Excuse me, do you care about women’s rights?
I live in Park Slope, know it? It’s one of Brooklyn’s most populated neighborhoods: home to liberals, strollers, foodies, and much more. On the weekends, I often take some time to stroll around, run some errands, and catch up with friends over brunch.As a communications strategist and fundraiser, I’m always on the look out for interesting campaigns, appeals, and tactics. Oh, and apparently I’ve got that face. The one that says, hey, ask her for money–she’ll buy that candy bar from the kid on the subway. I’ve got that mouth too, often doing most of the talking when a telemarketer calls for a donation, shocked that I haven’t immediately hung up.
So it should come as no surprise that a young activist would think to ask me, of all the passersby on busy 7th Avenue last Sunday, if I cared about women’s rights. Well of course I do, so I stopped to engage in what quickly became an appeal for my support. A paid fundraiser for Planned Parenthood (this came up later), Mary, started by asking if I’d make a donation of $30/month for the next year. This blew me away. Maybe I give less than the average do-gooder in my community, but she could see my shock and quickly recovered. Within minutes, I was filling out the paperwork to make a more modest, one-time gift of $25.00.
I’m a long-time supporter of Planned Parenthood Federation of America, so I’m an easy sell (In fact, I used to manage their telefundraising program in the late 1990s as a consultant with Adams Hussey & Associates). I may have even been her first donor and she happily answered my questions about how and why she got involved (via college campus recruitment).The whole exchange left me with a few questions for you, my nonprofit friends, as you try to raise more money (often unrestricted) from good people like me:
- Do you know your army of fundraisers? You may not have volunteers and activists canvassing the streets on your behalf, but I’m guessing you’ve got some passionate donors. Chances are they tell their friends about you, talk you up at dinner parties, and may even ask friends to donate around year-end or birthday wish time.

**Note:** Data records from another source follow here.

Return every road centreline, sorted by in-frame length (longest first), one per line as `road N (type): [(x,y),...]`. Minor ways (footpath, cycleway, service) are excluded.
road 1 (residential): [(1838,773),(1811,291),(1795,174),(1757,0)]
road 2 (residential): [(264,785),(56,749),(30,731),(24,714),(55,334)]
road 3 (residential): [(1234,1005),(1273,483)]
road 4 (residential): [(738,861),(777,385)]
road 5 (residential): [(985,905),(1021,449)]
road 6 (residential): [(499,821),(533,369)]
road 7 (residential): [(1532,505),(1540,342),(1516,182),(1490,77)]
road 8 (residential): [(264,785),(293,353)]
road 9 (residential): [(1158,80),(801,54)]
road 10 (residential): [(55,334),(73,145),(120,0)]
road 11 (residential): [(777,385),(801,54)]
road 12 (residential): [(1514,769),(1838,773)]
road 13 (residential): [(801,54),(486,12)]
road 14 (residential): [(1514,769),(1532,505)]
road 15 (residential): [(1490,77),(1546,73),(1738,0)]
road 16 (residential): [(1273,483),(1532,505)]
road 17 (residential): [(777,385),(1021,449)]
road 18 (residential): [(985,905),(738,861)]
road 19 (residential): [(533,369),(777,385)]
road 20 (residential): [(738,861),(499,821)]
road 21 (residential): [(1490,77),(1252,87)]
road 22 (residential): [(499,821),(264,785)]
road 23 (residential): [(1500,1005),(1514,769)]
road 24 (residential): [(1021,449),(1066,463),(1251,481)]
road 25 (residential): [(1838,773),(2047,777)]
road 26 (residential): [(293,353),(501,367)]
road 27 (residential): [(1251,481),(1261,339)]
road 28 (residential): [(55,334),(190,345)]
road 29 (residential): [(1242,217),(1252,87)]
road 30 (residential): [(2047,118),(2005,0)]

- Do you have a brief and compelling case for giving? Chances are if you and your army of fundraisers could fit it into a 140-character tweet that others would want to copy and retweet, you are in good shape.

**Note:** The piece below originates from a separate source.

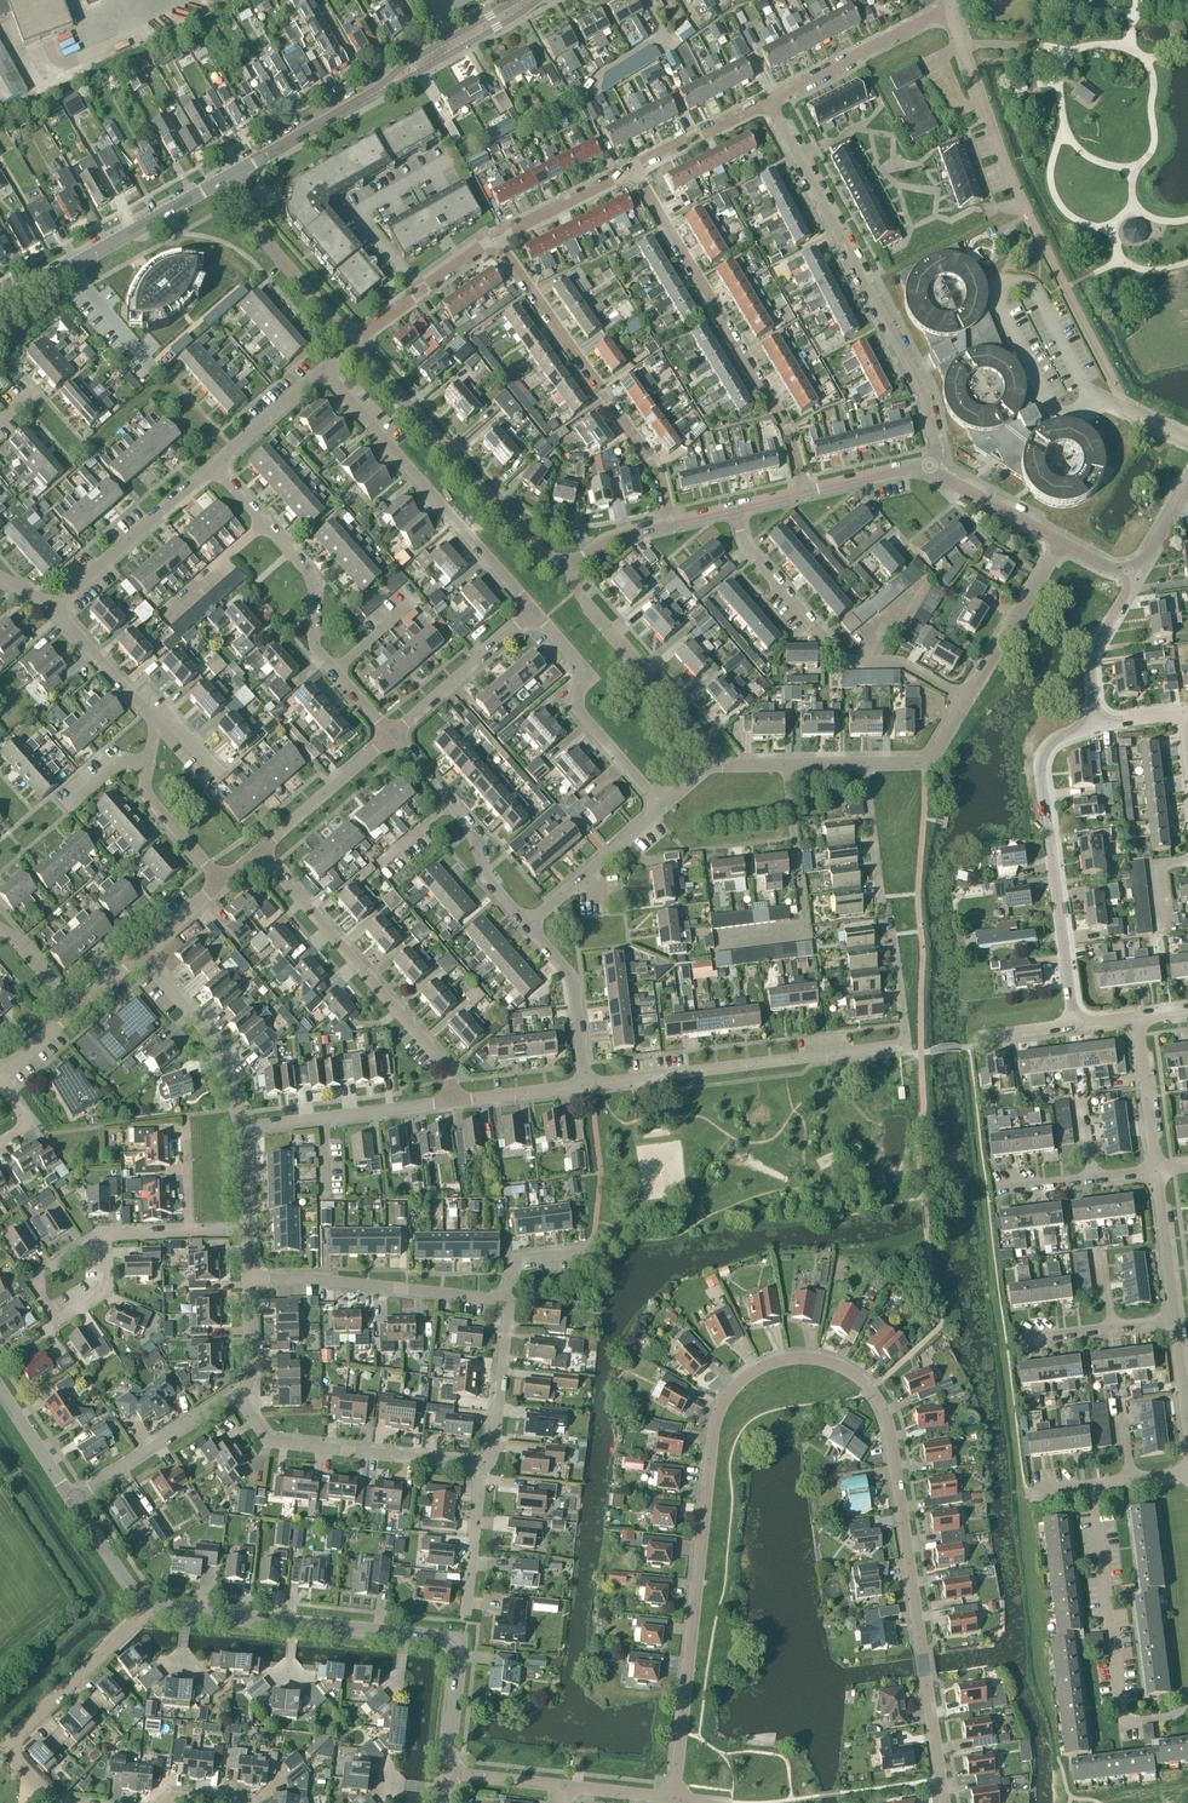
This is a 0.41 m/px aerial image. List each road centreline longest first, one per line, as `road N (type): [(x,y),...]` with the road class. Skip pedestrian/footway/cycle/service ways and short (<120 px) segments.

- Do you have a second or third ask in the wings? Most prospects don’t give the first time you ask. Are you ready with a new ask and reason to support you before letting them walk away?

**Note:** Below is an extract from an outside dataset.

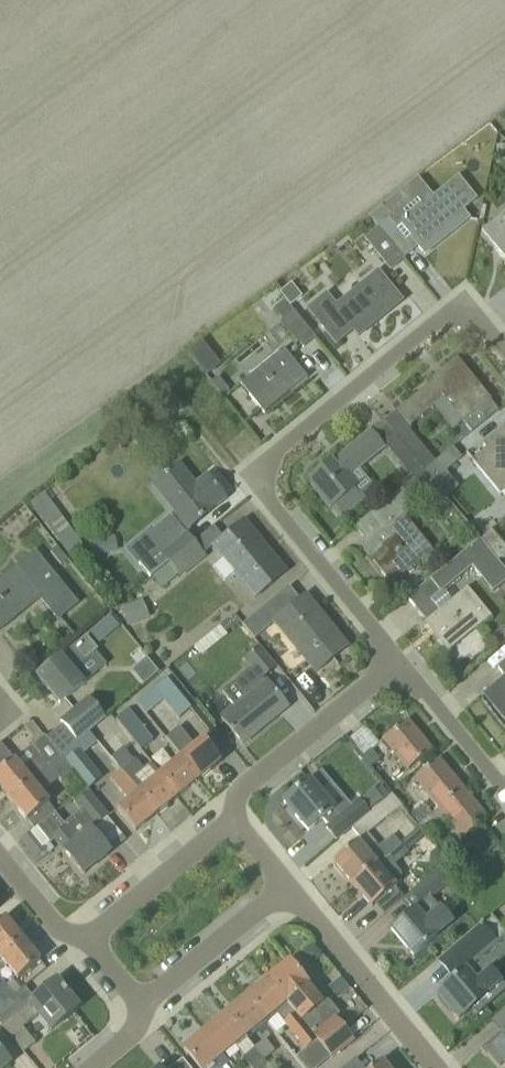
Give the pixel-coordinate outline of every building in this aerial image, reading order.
[(496,147),(497,158),(504,158),(504,146),(496,147)] [(444,190),(401,225),(425,254),(468,219),(462,211),(475,200),(458,178),(444,190)] [(388,219),(418,194),(412,186),(410,184),(369,217),(377,228),(378,228),(387,239),(397,230),(388,219)] [(504,260),(504,212),(481,231),(504,260)] [(404,259),(387,239),(378,228),(377,228),(364,238),(390,270),(404,259)] [(401,302),(378,272),(335,307),(325,295),(307,309),(334,345),(342,339),(340,336),(350,328),(355,334),(383,312),(385,315),(401,302)] [(316,338),(285,301),(274,310),(282,320),(281,322),(303,349),(316,338)] [(240,385),(250,397),(264,414),(307,379),(283,349),(240,385)] [(433,378),(434,380),(397,411),(410,427),(443,399),(471,433),(498,411),(489,401),(457,359),(433,378)] [(471,460),(500,496),(504,492),(504,426),(483,445),(486,448),(471,460)] [(409,431),(398,439),(424,471),(435,463),(435,462),(409,431)] [(352,476),(384,450),(370,433),(333,464),(331,462),(307,482),(330,509),(333,506),(344,519),(364,502),(354,489),(359,485),(352,476)] [(387,448),(414,480),(424,471),(398,439),(387,448)] [(435,463),(424,471),(433,482),(462,459),(453,447),(435,462),(435,463)] [(214,509),(213,508),(225,499),(207,476),(195,486),(178,465),(152,486),(187,531),(214,509)] [(424,471),(414,480),(402,490),(401,489),(371,514),(385,531),(363,549),(392,584),(432,551),(404,515),(415,506),(410,501),(433,482),(424,471)] [(426,501),(437,515),(450,504),(439,491),(426,501)] [(61,515),(47,526),(70,557),(84,546),(61,515)] [(212,568),(224,582),(233,575),(253,599),(285,573),(253,533),(248,537),(238,526),(211,548),(221,560),(212,568)] [(156,548),(168,563),(194,542),(182,527),(156,548)] [(480,539),(498,561),(502,558),(503,559),(504,558),(504,547),(491,530),(480,539)] [(480,539),(430,580),(407,599),(426,621),(424,623),(448,653),(491,617),(467,588),(439,611),(430,601),(441,593),(472,568),(492,593),(504,582),(504,571),(497,562),(498,561),(480,539)] [(194,542),(168,563),(180,579),(207,557),(194,542)] [(50,552),(60,565),(67,560),(57,547),(50,552)] [(40,598),(58,620),(76,604),(34,552),(0,580),(0,630),(40,598)] [(346,648),(315,609),(310,613),(300,601),(275,621),(316,673),(346,648)] [(127,624),(140,620),(136,604),(122,608),(127,624)] [(269,628),(257,613),(243,625),(254,640),(269,628)] [(98,640),(118,626),(111,615),(90,629),(98,640)] [(37,677),(60,704),(106,665),(95,652),(98,650),(86,636),(61,657),(37,677)] [(244,660),(260,681),(277,668),(260,647),(244,660)] [(147,662),(132,669),(138,681),(152,673),(147,662)] [(504,677),(482,695),(504,723),(504,722),(504,662),(497,668),(504,677)] [(153,689),(178,719),(191,708),(166,678),(153,689)] [(220,717),(242,744),(287,707),(265,680),(220,717)] [(59,721),(62,725),(77,742),(105,719),(88,698),(59,721)] [(116,720),(141,751),(153,741),(128,710),(116,720)] [(383,740),(408,770),(431,751),(406,721),(383,740)] [(181,757),(180,757),(199,780),(220,762),(201,739),(194,746),(179,728),(166,739),(181,757)] [(361,753),(376,743),(366,728),(351,737),(361,753)] [(9,800),(60,758),(43,736),(32,745),(41,756),(22,771),(14,760),(0,772),(0,789),(9,800)] [(65,762),(88,790),(102,778),(79,750),(65,762)] [(362,757),(371,768),(379,761),(370,750),(362,757)] [(127,754),(116,763),(157,814),(178,797),(160,774),(151,763),(143,770),(134,759),(132,760),(127,754)] [(180,757),(160,774),(178,797),(199,780),(180,757)] [(60,758),(9,800),(27,822),(49,803),(41,793),(60,778),(62,781),(72,772),(60,758)] [(413,779),(438,809),(462,789),(438,760),(413,779)] [(157,814),(116,763),(114,764),(120,770),(109,779),(127,801),(116,809),(135,832),(157,814)] [(382,780),(390,790),(402,781),(394,771),(382,780)] [(351,828),(369,814),(358,801),(339,817),(308,781),(283,802),(308,832),(323,819),(328,826),(326,828),(336,840),(351,827),(351,828)] [(462,789),(438,809),(462,839),(487,819),(462,789)] [(74,804),(94,828),(109,816),(89,792),(74,804)] [(369,814),(351,828),(361,839),(401,806),(392,795),(369,814)] [(407,818),(392,827),(399,838),(413,830),(407,818)] [(53,838),(83,875),(109,853),(90,829),(78,839),(67,827),(53,838)] [(411,834),(419,845),(428,838),(419,827),(411,834)] [(334,862),(353,884),(400,844),(393,835),(378,847),(368,835),(359,842),(358,841),(334,862)] [(484,837),(473,846),(484,858),(495,849),(484,837)] [(446,840),(436,848),(437,849),(447,861),(456,853),(446,840)] [(400,844),(353,884),(372,907),(396,886),(395,885),(403,878),(393,866),(408,853),(400,844)] [(429,855),(428,865),(435,873),(448,862),(447,861),(437,849),(429,855)] [(452,923),(432,899),(445,887),(434,874),(404,900),(413,911),(391,930),(413,956),(452,923)] [(504,935),(504,931),(491,915),(437,961),(453,980),(441,989),(437,993),(452,1011),(456,1007),(463,1016),(501,984),(504,986),(504,985),(504,962),(499,962),(490,969),(490,968),(476,980),(466,968),(504,935)] [(22,940),(5,918),(0,922),(0,957),(22,940)] [(0,957),(0,959),(17,980),(40,961),(22,940),(0,957)] [(289,963),(268,980),(317,1040),(316,1041),(331,1059),(354,1041),(335,1018),(340,1014),(327,998),(322,1002),(318,998),(289,963)] [(263,983),(247,997),(266,1021),(276,1034),(285,1027),(305,1050),(316,1041),(317,1040),(268,980),(265,976),(261,980),(263,983)] [(10,1037),(23,1054),(35,1044),(23,1028),(38,1016),(51,1031),(78,1009),(56,981),(34,999),(25,988),(0,1008),(0,1024),(10,1037)] [(14,995),(4,983),(0,986),(0,1007),(14,995)] [(247,997),(226,1014),(248,1041),(257,1033),(255,1030),(266,1021),(247,997)] [(225,1015),(205,1031),(225,1055),(236,1046),(244,1057),(254,1048),(248,1041),(226,1014),(225,1015)] [(500,1066),(503,1063),(504,1065),(504,1029),(484,1047),(500,1066)] [(205,1031),(183,1049),(199,1067),(214,1067),(215,1067),(213,1065),(225,1055),(205,1031)] [(265,1039),(254,1048),(264,1061),(275,1051),(265,1039)] [(254,1048),(242,1058),(251,1067),(270,1067),(264,1061),(254,1048)] [(10,1064),(0,1051),(0,1067),(4,1067),(10,1064)]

- Do you cultivate the donor beyond the gift? I haven’t received an email or letter thanking me for the donation I made last Sunday. It was pretty recent, so I’m sure it is on its way. And what about you? Do you thank your donors? And when you do, what comes next?
I could go on, but you’ve got work to do. But before you go back to raising millions, share some thoughts and pearls of wisdom here. That comment box is for you!